**Problem:** Write out all records as given; omit images.

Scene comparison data
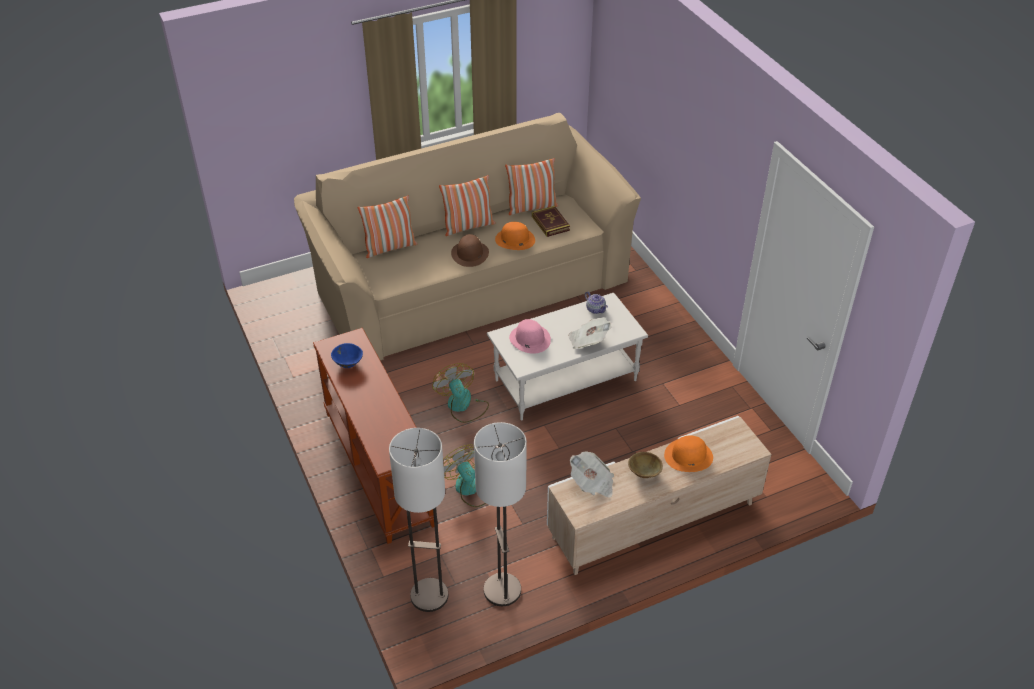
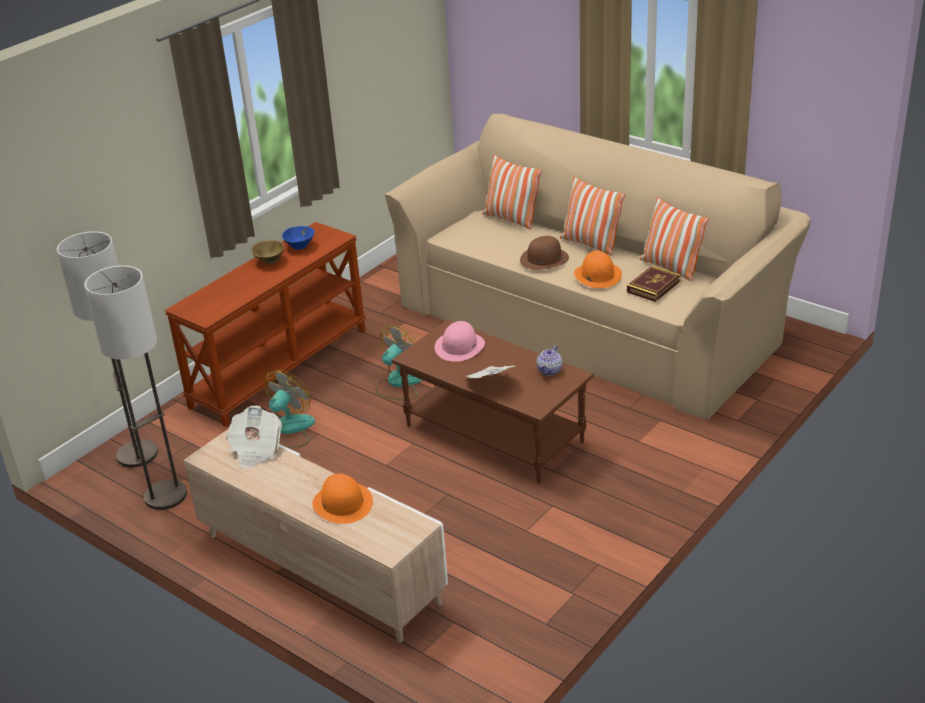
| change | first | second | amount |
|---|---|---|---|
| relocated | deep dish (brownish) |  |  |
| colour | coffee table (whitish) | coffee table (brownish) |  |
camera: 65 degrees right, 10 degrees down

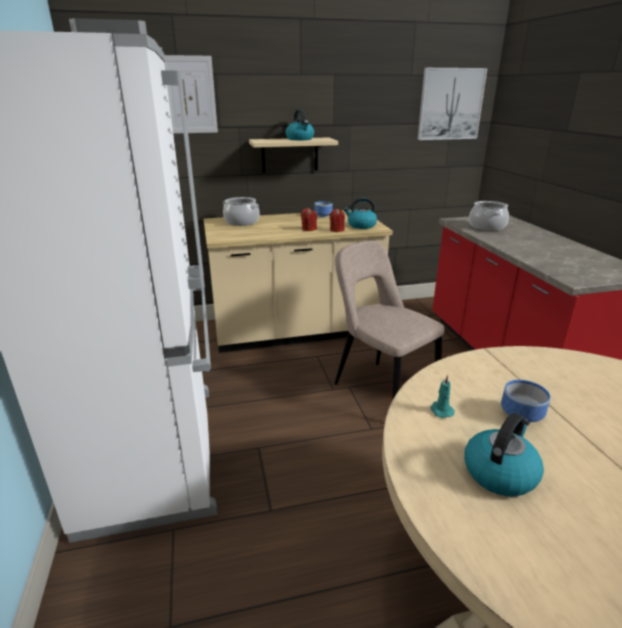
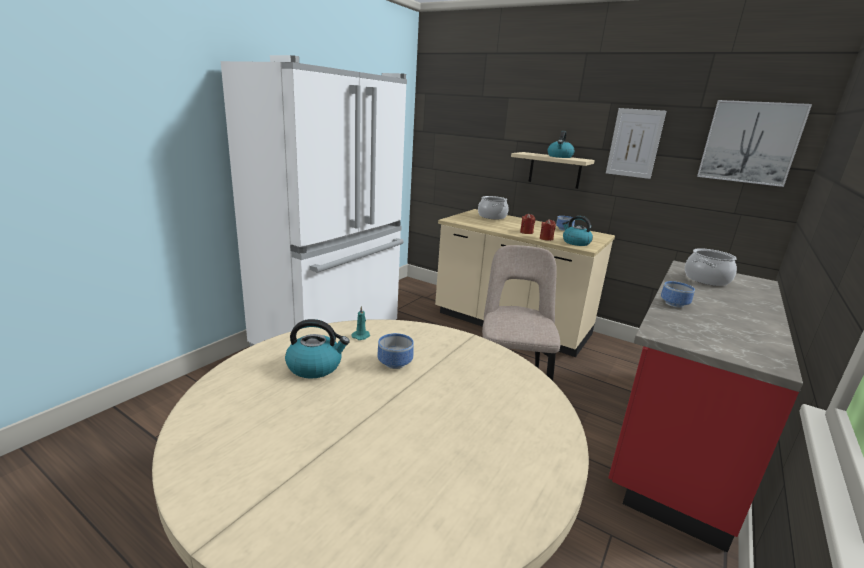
| change | first | second | amount |
|---|---|---|---|
| appeared |  | deep dish (no. 3 from left) |  |
| relocated | wall picture (no. 1 from left) |  |  |
camera: 45 degrees right, 5 degrees down

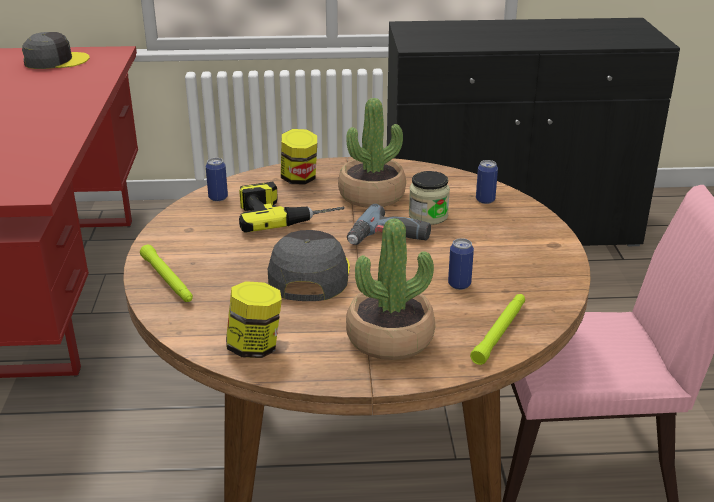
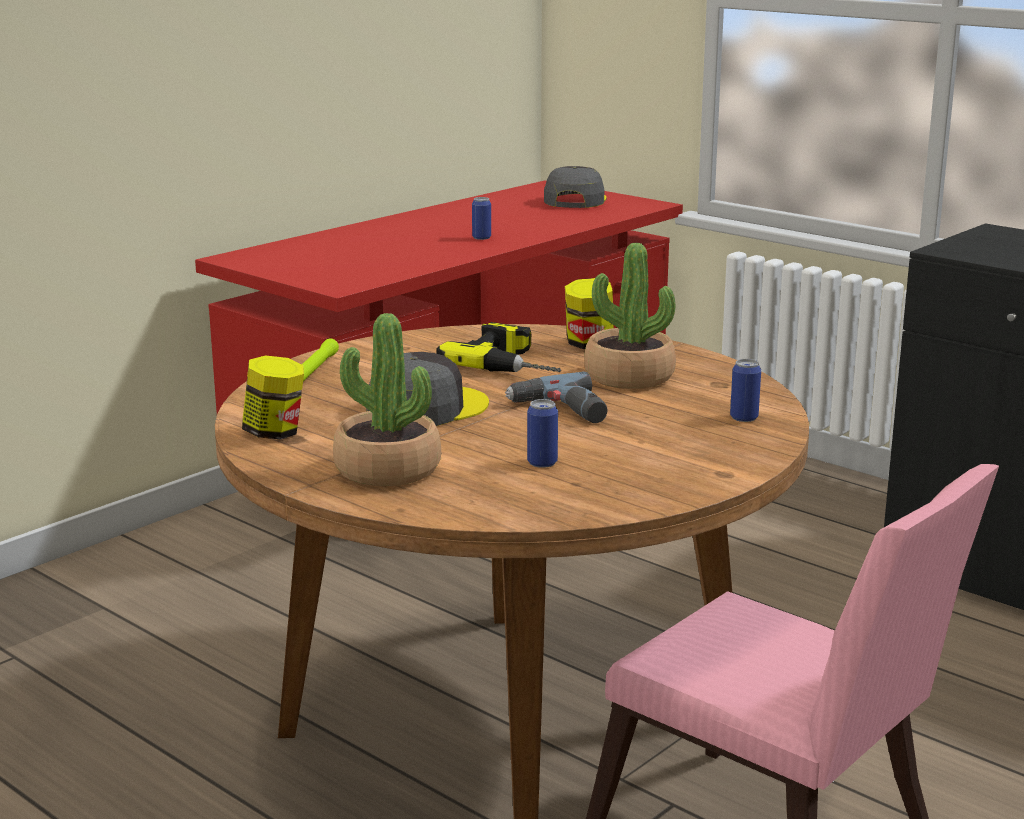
| change | first | second | amount |
|---|---|---|---|
| missing | preserve jar (no. 3 from left) |  |  |
| missing | torch (green-coloured) (no. 2 from left) |  |  |
| relocated | can (no. 1 from left) |  |  |
| spun | peaked cap (grey) (no. 1 from left in the first image) | peaked cap (grey) (no. 2 from left) | 105 degrees counterclockwise |
camera: 45 degrees right, 10 degrees down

**Response below:**
| change | first | second | amount |
|---|---|---|---|
| relocated | deep dish (brownish) |  |  |
| colour | coffee table (whitish) | coffee table (brownish) |  |
camera: 65 degrees right, 10 degrees down

| change | first | second | amount |
|---|---|---|---|
| appeared |  | deep dish (no. 3 from left) |  |
| relocated | wall picture (no. 1 from left) |  |  |
camera: 45 degrees right, 5 degrees down

| change | first | second | amount |
|---|---|---|---|
| missing | preserve jar (no. 3 from left) |  |  |
| missing | torch (green-coloured) (no. 2 from left) |  |  |
| relocated | can (no. 1 from left) |  |  |
| spun | peaked cap (grey) (no. 1 from left in the first image) | peaked cap (grey) (no. 2 from left) | 105 degrees counterclockwise |
camera: 45 degrees right, 10 degrees down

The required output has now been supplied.